▶ [Selected excerpt]
+ + + +

In June 2008, González was elected secretary general of the PA with 270 votes, ahead of Utrera mayor Francisco Jiménez on 201. She was the first woman to lead the party, which had lost all of its parliamentary seats and faced an €11 million debt.

González was the PA candidate for mayor in the 2011 Seville municipal election, and promised to finish the Seville Metro that had been proposed by her party's mayors Luis Uruñuela and Alejandro Rojas-Marcos. She also called for the end of provincial deputations, classing them as "Francoist relics". With 4.78% of the vote, her list took no seats.

González was proclaimed the PA candidate for President of the Regional Government of Andalusia in the 2012 Andalusian regional election. Having won no seats, she resigned.

===Return to politics===
In September 2012, González returned to politics, establishing Primavera Andaluza in Antequera. The self-declared "non-electoral" entity was established "to unite the Andalusian left in defence of the welfare state, Andalusian self-government and an escape from the [economic] crisis".

+ + + +

▶ [Dataset entries]
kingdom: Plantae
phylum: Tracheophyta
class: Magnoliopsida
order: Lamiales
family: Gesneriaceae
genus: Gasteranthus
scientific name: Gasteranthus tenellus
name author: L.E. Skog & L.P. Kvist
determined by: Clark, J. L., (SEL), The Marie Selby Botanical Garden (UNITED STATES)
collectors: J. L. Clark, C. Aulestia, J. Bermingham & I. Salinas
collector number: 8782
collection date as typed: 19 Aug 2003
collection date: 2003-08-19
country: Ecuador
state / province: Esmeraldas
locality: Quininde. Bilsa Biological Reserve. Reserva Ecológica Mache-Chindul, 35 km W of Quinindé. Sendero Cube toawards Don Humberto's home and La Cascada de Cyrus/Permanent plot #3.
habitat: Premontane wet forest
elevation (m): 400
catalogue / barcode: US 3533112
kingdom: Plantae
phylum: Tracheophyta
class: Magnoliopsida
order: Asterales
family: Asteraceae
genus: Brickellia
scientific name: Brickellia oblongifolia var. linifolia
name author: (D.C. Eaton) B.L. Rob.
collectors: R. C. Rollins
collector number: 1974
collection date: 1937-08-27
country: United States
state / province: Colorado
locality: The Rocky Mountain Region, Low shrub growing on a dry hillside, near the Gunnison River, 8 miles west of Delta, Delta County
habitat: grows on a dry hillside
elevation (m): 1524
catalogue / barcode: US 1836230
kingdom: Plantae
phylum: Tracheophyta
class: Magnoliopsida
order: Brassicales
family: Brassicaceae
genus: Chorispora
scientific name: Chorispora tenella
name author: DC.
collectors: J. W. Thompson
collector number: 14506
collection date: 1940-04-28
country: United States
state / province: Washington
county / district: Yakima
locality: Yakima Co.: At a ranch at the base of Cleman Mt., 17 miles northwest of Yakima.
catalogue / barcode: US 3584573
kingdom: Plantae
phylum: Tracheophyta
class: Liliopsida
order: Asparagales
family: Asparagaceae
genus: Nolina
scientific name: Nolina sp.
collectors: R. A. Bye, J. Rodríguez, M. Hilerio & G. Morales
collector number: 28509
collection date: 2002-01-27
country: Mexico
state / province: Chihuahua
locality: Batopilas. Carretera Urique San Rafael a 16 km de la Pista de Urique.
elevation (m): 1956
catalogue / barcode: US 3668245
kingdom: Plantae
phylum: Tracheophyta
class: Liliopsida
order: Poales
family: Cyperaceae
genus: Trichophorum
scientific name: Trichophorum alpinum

+ + + +

▶ [Apply what you read]
1. In the text about González, what share of the vote did her list win in the 2011 Seville municipal election?
2. Retype the text about González from "González was proclaimed" to "seats, she resigned." without any changes.
Answer using only the text about González, not the records.

▶ [Answers by item]
1. 4.78%

2.
González was proclaimed the PA candidate for President of the Regional Government of Andalusia in the 2012 Andalusian regional election. Having won no seats, she resigned.